Data under study
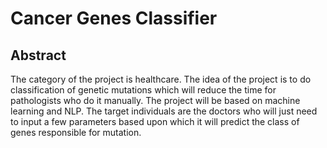 # Cancer Genes Classifier

## Abstract
The category of the project is healthcare. The idea of the project is to do classification of genetic mutations which will reduce the time for pathologists who do it manually. The project will be based on machine learning and NLP. The target individuals are the doctors who will just need to input a few parameters based upon which it will predict the class of genes responsible for mutation.
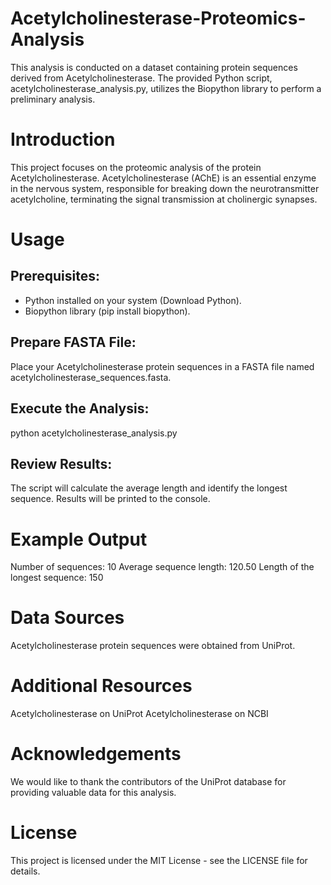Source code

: # Acetylcholinesterase-Proteomics-Analysis
This analysis is conducted on a dataset containing protein sequences derived from Acetylcholinesterase. The provided Python script, acetylcholinesterase_analysis.py, utilizes the Biopython library to perform a preliminary analysis.

# Introduction
This project focuses on the proteomic analysis of the protein Acetylcholinesterase. Acetylcholinesterase (AChE) is an essential enzyme in the nervous system, responsible for breaking down the neurotransmitter acetylcholine, terminating the signal transmission at cholinergic synapses.

# Usage
## Prerequisites:

- Python installed on your system (Download Python).
- Biopython library (pip install biopython).


## Prepare FASTA File:

Place your Acetylcholinesterase protein sequences in a FASTA file named acetylcholinesterase_sequences.fasta.

## Execute the Analysis:

python acetylcholinesterase_analysis.py

## Review Results:

The script will calculate the average length and identify the longest sequence. Results will be printed to the console.

# Example Output

Number of sequences: 10
Average sequence length: 120.50
Length of the longest sequence: 150

# Data Sources

Acetylcholinesterase protein sequences were obtained from UniProt.

# Additional Resources
Acetylcholinesterase on UniProt
Acetylcholinesterase on NCBI

# Acknowledgements
We would like to thank the contributors of the UniProt database for providing valuable data for this analysis.

# License
This project is licensed under the MIT License - see the LICENSE file for details.

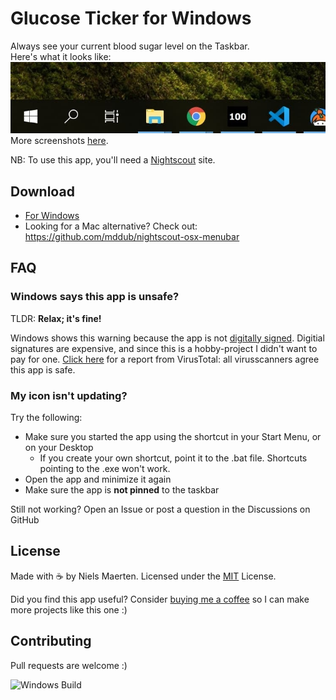 # Glucose Ticker for Windows

Always see your current blood sugar level on the Taskbar.  
Here's what it looks like:  
![Screenshot1](./screenshots/default.jpg)  
More screenshots [here](./SCREENSHOTS.md).  

NB: To use this app, you'll need a [Nightscout](http://www.nightscout.info/) site.

## Download

* [For Windows](https://github.com/nielsmaerten/glucose-ticker/releases)
* Looking for a Mac alternative? Check out: https://github.com/mddub/nightscout-osx-menubar

## FAQ

### Windows says this app is unsafe?

TLDR: **Relax; it's fine!** 

Windows shows this warning because the app is not [digitally signed](https://www.google.com/search?q=microsoft+authenticode). 
Digitial signatures are expensive, and since this is a hobby-project I didn't want to pay for one.
[Click here](https://www.virustotal.com/gui/url/0a66fe671d842b7d86e6a11be59f26a6d9cedaca3a21520c1f430c6dad56a5d5?nocache=1) for a report from VirusTotal: all virusscanners agree this app is safe.

### My icon isn't updating?

Try the following:

* Make sure you started the app using the shortcut in your Start Menu, or on your Desktop
  * If you create your own shortcut, point it to the .bat file. Shortcuts pointing to the .exe won't work.
* Open the app and minimize it again
* Make sure the app is **not pinned** to the taskbar

Still not working? Open an Issue or post a question in the Discussions on GitHub

## License

Made with ☕ by Niels Maerten. Licensed under the [MIT](./LICENSE) License.

Did you find this app useful? Consider [buying me a coffee](https://go.niels.me/coffee) so I can make more projects like this one :)

## Contributing

Pull requests are welcome :)

![Windows Build](https://github.com/nielsmaerten/glucose-ticker/workflows/Windows%20Build/badge.svg?branch=release)
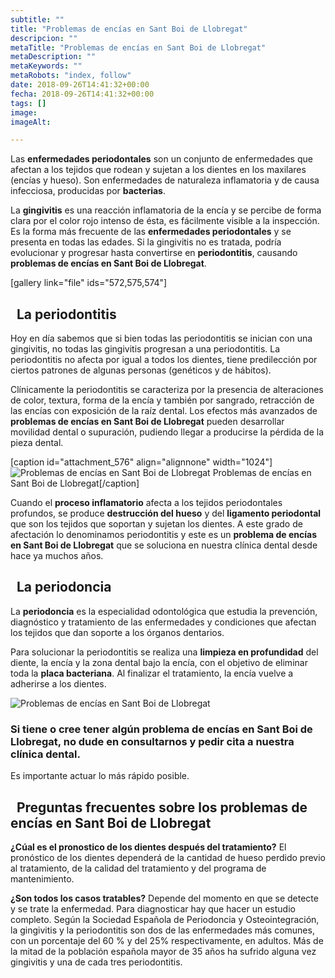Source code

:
 ```yaml
---
subtitle: ""
title: "Problemas de encías en Sant Boi de Llobregat"
descripcion: ""
metaTitle: "Problemas de encías en Sant Boi de Llobregat"
metaDescription: ""
metaKeywords: ""
metaRobots: "index, follow"
date: 2018-09-26T14:41:32+00:00
fecha: 2018-09-26T14:41:32+00:00
tags: []
image: 
imageAlt: 

---
```



Las **enfermedades periodontales** son un conjunto de enfermedades que afectan a los tejidos que rodean y sujetan a los dientes en los maxilares (encías y hueso). Son enfermedades de naturaleza inflamatoria y de causa infecciosa, producidas por **bacterias**.

La **gingivitis** es una reacción inflamatoria de la encía y se percibe de forma clara por el color rojo intenso de ésta, es fácilmente visible a la inspección. Es la forma más frecuente de las **enfermedades periodontales** y se presenta en todas las edades. Si la gingivitis no es tratada, podría evolucionar y progresar hasta convertirse en **periodontitis**, causando **problemas de encías en Sant Boi de Llobregat**.

[gallery link="file" ids="572,575,574"]

 
La periodontitis
----------------


Hoy en día sabemos que si bien todas las periodontitis se inician con una gingivitis, no todas las gingivitis progresan a una periodontitis. La periodontitis no afecta por igual a todos los dientes, tiene predilección por ciertos patrones de algunas personas (genéticos y de hábitos).

Clínicamente la periodontitis se caracteriza por la presencia de alteraciones de color, textura, forma de la encía y también por sangrado, retracción de las encías con exposición de la raíz dental. Los efectos más avanzados de **problemas de encías en Sant Boi de Llobregat** pueden desarrollar movilidad dental o supuración, pudiendo llegar a producirse la pérdida de la pieza dental.

[caption id="attachment\_576" align="alignnone" width="1024"]![Problemas de encías en Sant Boi de Llobregat](https://centredentalbaste.com/wp-content/uploads/2018/09/encias-retraccion-1024x600.jpg) Problemas de encías en Sant Boi de Llobregat[/caption]

Cuando el **proceso inflamatorio** afecta a los tejidos periodontales profundos, se produce **destrucción del hueso** y del **ligamento periodontal** que son los tejidos que soportan y sujetan los dientes. A este grado de afectación lo denominamos periodontitis y este es un **problema de encías en Sant Boi de Llobregat** que se soluciona en nuestra clínica dental desde hace ya muchos años.

 
La periodoncia
--------------


La **periodoncia** es la especialidad odontológica que estudia la prevención, diagnóstico y tratamiento de las enfermedades y condiciones que afectan los tejidos que dan soporte a los órganos dentarios.

Para solucionar la periodontitis se realiza una **limpieza en profundidad** del diente, la encía y la zona dental bajo la encía, con el objetivo de eliminar toda la **placa bacteriana**. Al finalizar el tratamiento, la encía vuelve a adherirse a los dientes.

![Problemas de encías en Sant Boi de Llobregat](https://centredentalbaste.com/wp-content/uploads/2018/09/encias-periodoncia-1024x600.jpg)
### Si tiene o cree tener algún problema de encías en Sant Boi de Llobregat, no dude en consultarnos y pedir cita a nuestra clínica dental.
Es importante actuar lo más rápido posible.


 
Preguntas frecuentes sobre los **problemas de encías en Sant Boi de Llobregat**
-------------------------------------------------------------------------------


**¿Cúal es el pronostico de los dientes después del tratamiento?**
El pronóstico de los dientes dependerá de la cantidad de hueso perdido previo al tratamiento, de la calidad del tratamiento y del programa de mantenimiento.

**¿Son todos los casos tratables?**
Depende del momento en que se detecte y se trate la enfermedad. Para diagnosticar hay que hacer un estudio completo.
Según la Sociedad Española de Periodoncia y Osteointegración, la gingivitis y la periodontitis son dos de las enfermedades más comunes, con un porcentaje del 60 % y del 25% respectivamente, en adultos. Más de la mitad de la población española mayor de 35 años ha sufrido alguna vez gingivitis y una de cada tres periodontitis.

Description of the task
Using the material above, return each line in which the word "tiene" occurs.

Worked solution
Hoy en día sabemos que si bien todas las periodontitis se inician con una gingivitis, no todas las gingivitis progresan a una periodontitis. La periodontitis no afecta por igual a todos los dientes, tiene predilección por ciertos patrones de algunas personas (genéticos y de hábitos).
### Si tiene o cree tener algún problema de encías en Sant Boi de Llobregat, no dude en consultarnos y pedir cita a nuestra clínica dental.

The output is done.